Dep Hyunh George appeals pro se the imposition of a $10,000 fine as part of her sentence, following a jury trial, for conspiracy to violate the Trading With the Enemy Act in violation of 18 U.S.C. §§ 2, 371, 50 U.S.C.App. Secs. 5, 16(b) and 31 C.F.R. Sec. 500.201(b) (1). Despite a negotiated sentencing agreement which expressly waived her right to appeal, George contends the district court erred by failing (1) to expressly state its reasons for imposition of the fine and (2) to consider her ability to pay. Alternatively, George contends she did not voluntarily and knowingly waive her right to appeal the fine. We have jurisdiction under 28 U.S.C. § 1291 and affirm.
We review de novo whether a criminal defendant has waived her statutory right to appeal. United States v. Bolinger, 940 F.2d 478, 479 (9th Cir. 1991) (plea agreement); United States v. Navarro-Botello, 912 F.2d 318, 320 (9th Cir. 1990) (same), cert. denied, 112 S. Ct. 1488 (1992).
"There is no constitutional right to appeal. The right is purely statutory." Bolinger, 940 F.2d at 480 (citation omitted). We will enforce a knowing and voluntary agreement in which the defendant waives her right to appeal her sentence. Id.; see also United States v. Desantiago-Martinez, 980 F.2d 582, 582 (9th Cir. 1992).

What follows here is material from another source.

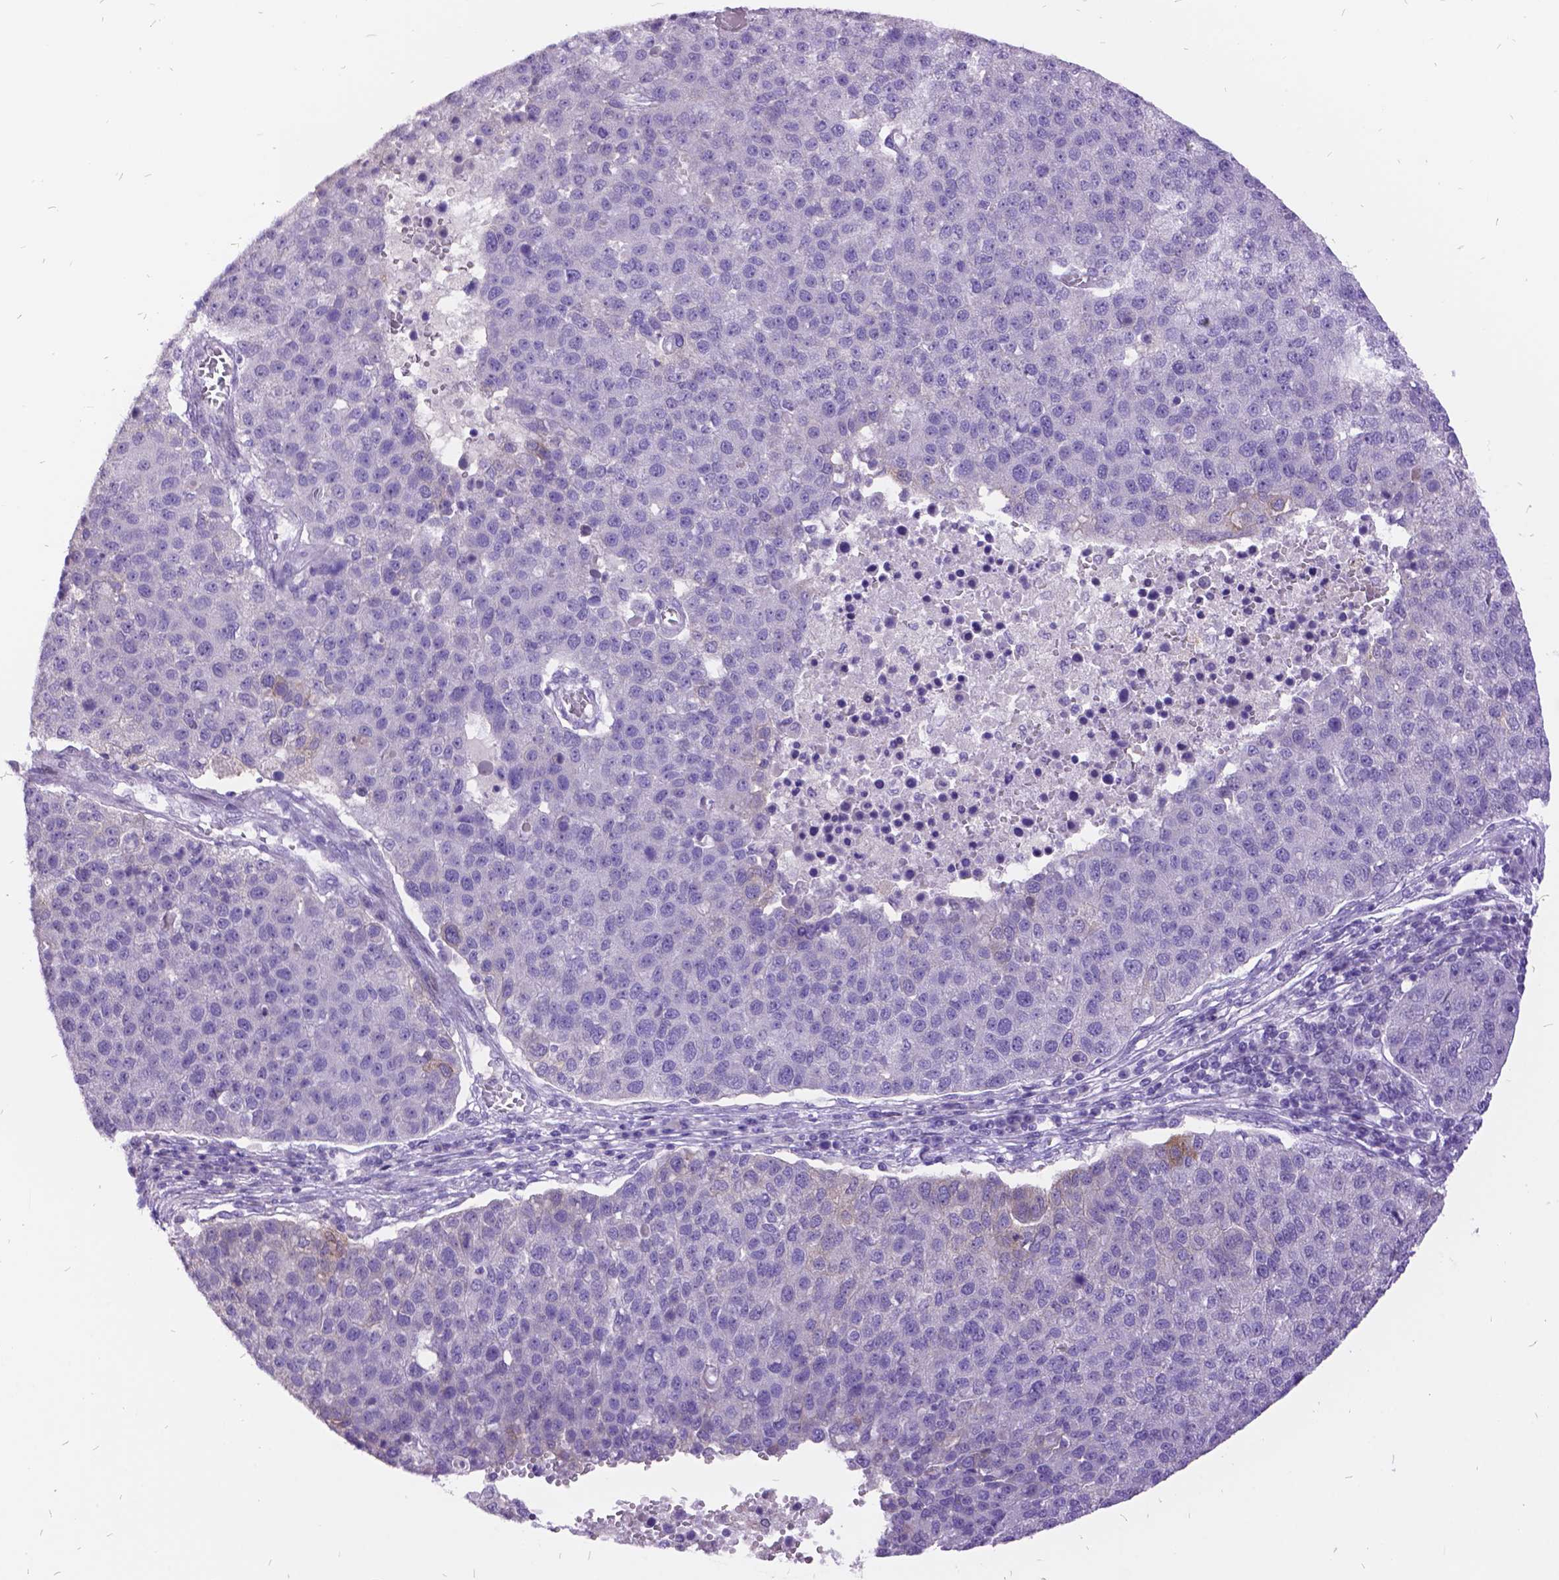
{"staining": {"intensity": "negative", "quantity": "none", "location": "none"}, "tissue": "pancreatic cancer", "cell_type": "Tumor cells", "image_type": "cancer", "snomed": [{"axis": "morphology", "description": "Adenocarcinoma, NOS"}, {"axis": "topography", "description": "Pancreas"}], "caption": "This is a micrograph of immunohistochemistry (IHC) staining of pancreatic cancer (adenocarcinoma), which shows no expression in tumor cells. Nuclei are stained in blue.", "gene": "ITGB6", "patient": {"sex": "female", "age": 61}}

Here, George was convicted following a jury trial. Pursuant to a negotiated sentencing agreement, George agreed to waive her right to appeal her conviction and sentence and to withdraw a pending motion for a new trial. This waiver included any "alleged errors in the trial and pre- and post-trial proceedings." In exchange, the government agreed not to argue for the application of an analogous Guideline provision, resulting in a sentencing range of 41 to 51 months, as recommended in the presentence report. The district court did not apply the analogous Guideline. The court then sentenced George to two years in prison, three years' supervised release and a $10,000 fine.

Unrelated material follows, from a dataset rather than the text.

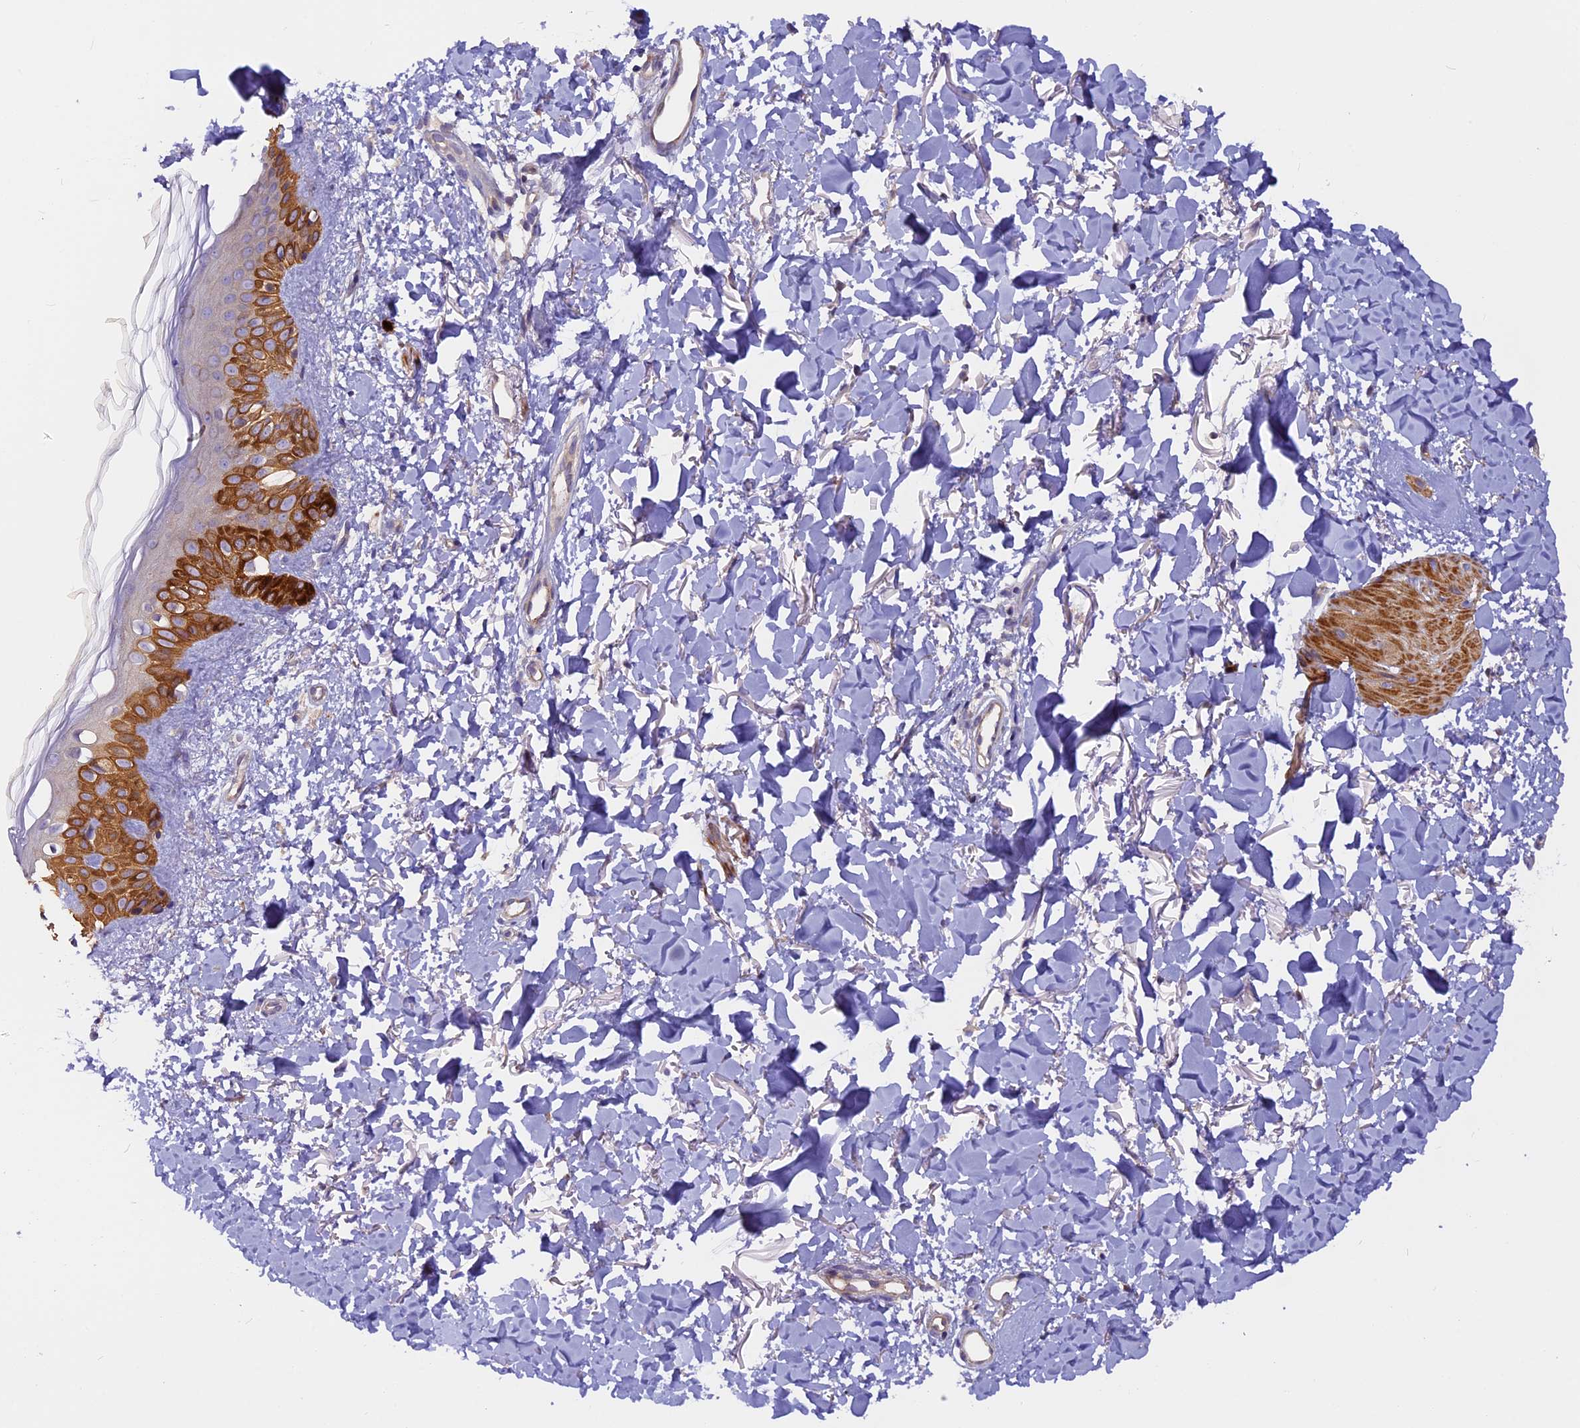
{"staining": {"intensity": "moderate", "quantity": ">75%", "location": "cytoplasmic/membranous"}, "tissue": "skin", "cell_type": "Fibroblasts", "image_type": "normal", "snomed": [{"axis": "morphology", "description": "Normal tissue, NOS"}, {"axis": "topography", "description": "Skin"}], "caption": "Immunohistochemistry histopathology image of normal skin: skin stained using immunohistochemistry displays medium levels of moderate protein expression localized specifically in the cytoplasmic/membranous of fibroblasts, appearing as a cytoplasmic/membranous brown color.", "gene": "FAM98C", "patient": {"sex": "female", "age": 58}}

George contends that her sentencing agreement does not bar an appeal because the district court misapplied the Guidelines in imposing the fine. We have previously considered a similar argument and rejected it. Cf. Bolinger, 940 F.2d at 480 (negotiated plea agreement waiving right to appeal barred an appeal alleging a misapplication of the Guidelines).
George also contends for the first time in her reply brief that she did not knowingly and voluntarily waive her right to appeal the fine because (1) she saw the memorandum immediately before sentencing and was told to sign it by her lawyer; (2) she did not understand what she was signing because she does not read English; (3) the interpreter, provided by her attorney, did not fully explain the agreement; (4) the district court did not fully question her regarding her understanding of the agreement; and (5) she understood the agreement to concern only her length of incarceration under the Guidelines. We decline to address these arguments because George did not raise them in her opening brief. See United States v. Puerta, 982 F.2d 1297, 1300 n. 1 (9th Cir. 1992).